» ACTIVITY:
Whichever lines of the entries hold the word "Jonsen" should be identified and copied.

*** Opening of DATA FOR REVIEW ***

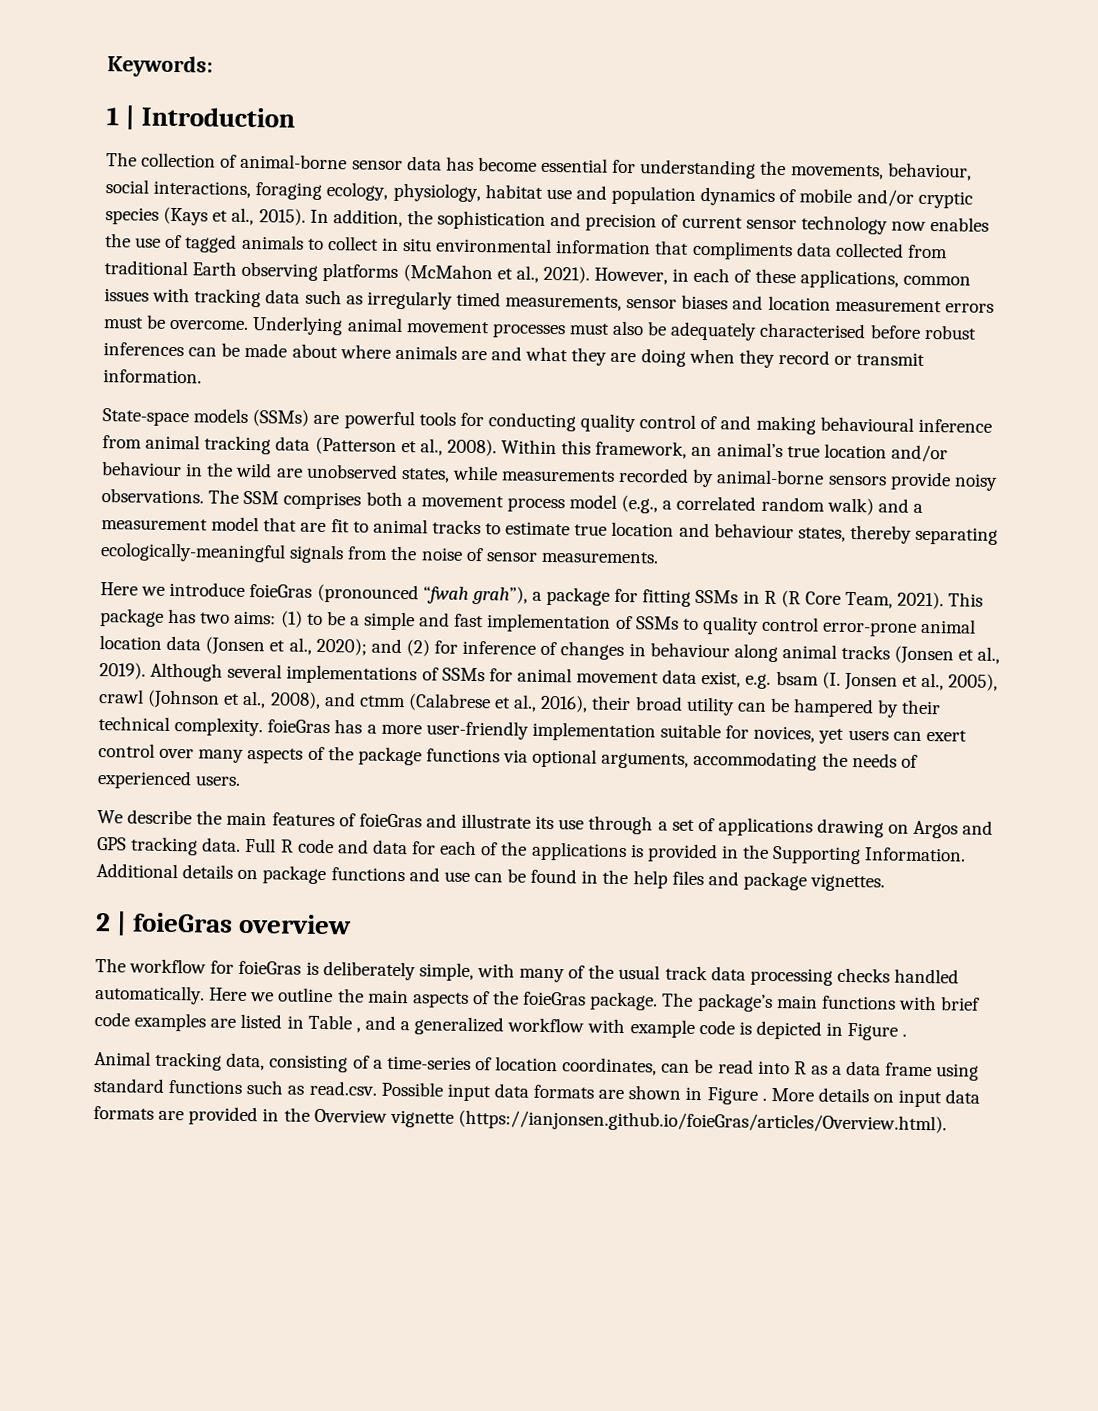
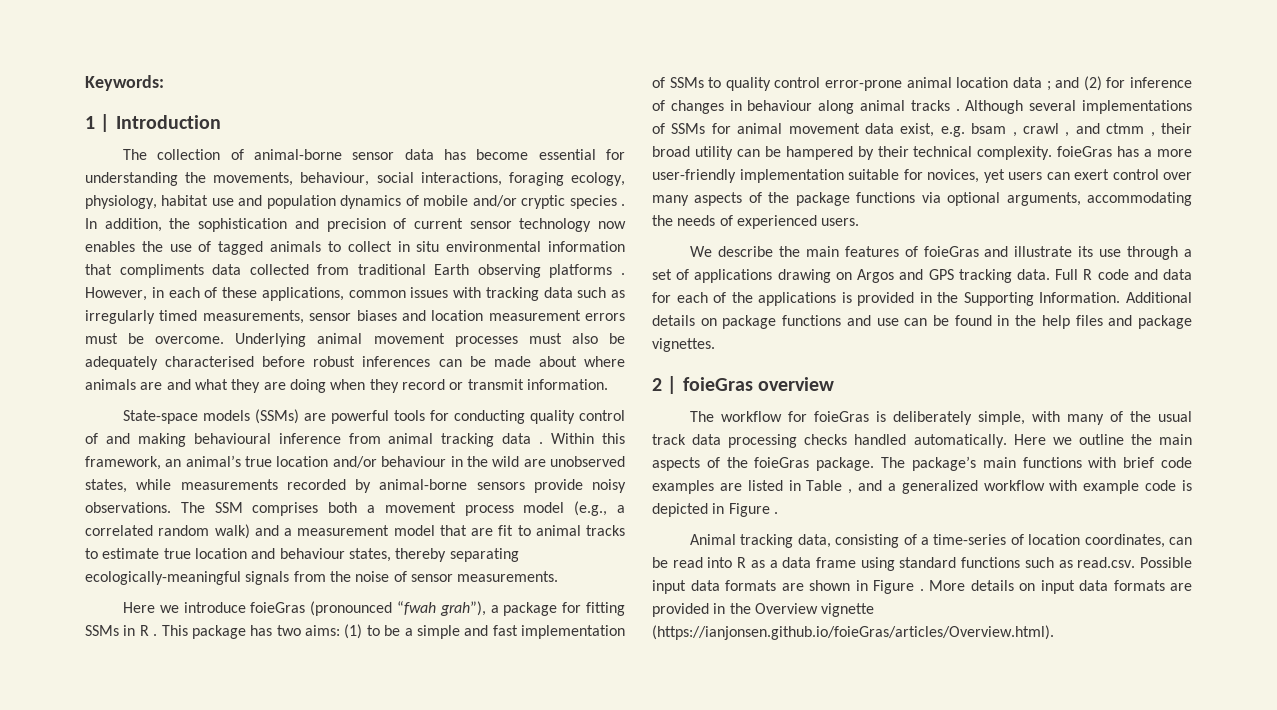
[163,206,306,226] (Kays et al., 2015). -> [621,204,625,206] .
[402,264,590,284] (McMahon et al., 2021). -> [620,273,625,275] .
[314,436,497,457] (Patterson et al., 2008). -> [539,442,544,444] .
[780,590,945,610] (R Core Team, 2021). -> [153,634,158,636] .
[205,636,367,656] (Jonsen et al., 2020); -> [1046,81,1051,91] ;
[894,645,1001,665] [99,662,146,680] (Jonsen et al., 2019). -> [955,109,960,111] .
[821,671,999,691] [98,689,589,713] (I. Jonsen et al., 2005), crawl (Johnson et al., 2008), and ctmm (Calabrese et al., 2016), -> [1012,123,1155,137] , crawl , and ctmm ,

*** Close of DATA FOR REVIEW ***

» SOLUTION TO THIS EXERCISE:
[205,636,367,656] (Jonsen et al., 2020); -> [1046,81,1051,91] ;
[894,645,1001,665] [99,662,146,680] (Jonsen et al., 2019). -> [955,109,960,111] .
[821,671,999,691] [98,689,589,713] (I. Jonsen et al., 2005), crawl (Johnson et al., 2008), and ctmm (Calabrese et al., 2016), -> [1012,123,1155,137] , crawl , and ctmm ,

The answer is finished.